En ce temps-là, les journées de bujade  transitaient par Le Touron,  ce lavoir où on accédait par un sentier ne permettant  que le transport du linge à  rincer en file indienne,  elle devant, moi derrière, entre nous, le bayard * sur lequel  s’entassait le linge à  rincer.

Tôt, le matin, on montait la lessiveuse  sur le trépied  au beau milieu de l’âtre. Selon le sens du vent, la fumée envahissait ou non la grande cuisine. Parce que les  jours de bujade, il  fallait quasiment un feu d’enfer pour  amener à  grande ébullition   le lessif**.

Jugeant  qu’il était à point, le linge du mois, linge de corps et des literies, était extirpé de la lessiveuse.  C’était parti pour la promenade, direction Le Touron.  Conduisant  l’étrange convoi, Madou précédait aux brancards du bayard, l’Armand, son cadet.

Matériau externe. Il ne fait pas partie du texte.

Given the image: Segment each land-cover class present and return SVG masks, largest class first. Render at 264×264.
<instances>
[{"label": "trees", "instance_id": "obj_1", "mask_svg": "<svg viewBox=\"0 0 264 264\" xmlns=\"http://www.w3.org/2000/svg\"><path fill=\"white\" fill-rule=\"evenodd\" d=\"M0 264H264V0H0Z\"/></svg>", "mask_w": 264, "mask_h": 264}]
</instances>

Madou,  c’était ma grande sœur, jeune fille aguerrie  à  tous travaux de la ferme,  aux champs,  à l’étable comme à la cuisine et au ménage  dont ,  bien sûr,  la bujade.  Et L’Armand ? C’était un de mes frères aînés …

Et moi donc ?

Narrateur de ce temps disparu, Touron, que puis-je  t’écrire  face à l’écran d’un ordinateur par clavier  interposé  remplaçant  le porte-plume d’il y  a si longtemps . Oui,  si longtemps que l’usage du  Touron, lieu de rendez-vous des lavandières du village, n’est plus qu’un lointain souvenir.

Certes, il y  a toujours l’eau glougloutante qui jaillit de ce semblant de falaise, mais  du lavoir, on ne distingue plus  que quelques pierres à plan judicieusement incliné  pour faciliter  le frottement du linge à la brosse chiendent et au pain de savon de Marseille.

Touron,  tu n’es  plus que vestiges d’un temps révolu …

En 1956, le grand froid et le gel  eurent raison de ta noble fonction de  lavoir  qui explosa comme une grenade trop mûre.

Puis,  les femmes du village disparurent l’une après l’autre, Madou  convola en justes noces – elle est aujourd’hui une nonagénaire  fière de sa descendance : elle est arrière arrière grand-mère !

Puis  le chemin  aboutissant au village avec  ses innombrables ornières fut remplacé par une route goudronnée  par laquelle sont arrivées  de nouvelles familles.

Avec la route nouvelle est aussi venu le temps de l’eau  courante et des machines à laver,  expédiant bujade et Touron  au rang des antiquités  tout juste bons à  raviver des souvenirs d’un nostalgique du temps passé.

L’eau  qui est toujours présente et glougloutante s’écoule maintenant en toute liberté serpentant entre les ronces  d’une pente si abrupte que les vaches n’y  grimpent même plus pour chercher leur pitance. Elle alimente toujours le ruisseau sans nom    qui traverse le vallon du Chastang.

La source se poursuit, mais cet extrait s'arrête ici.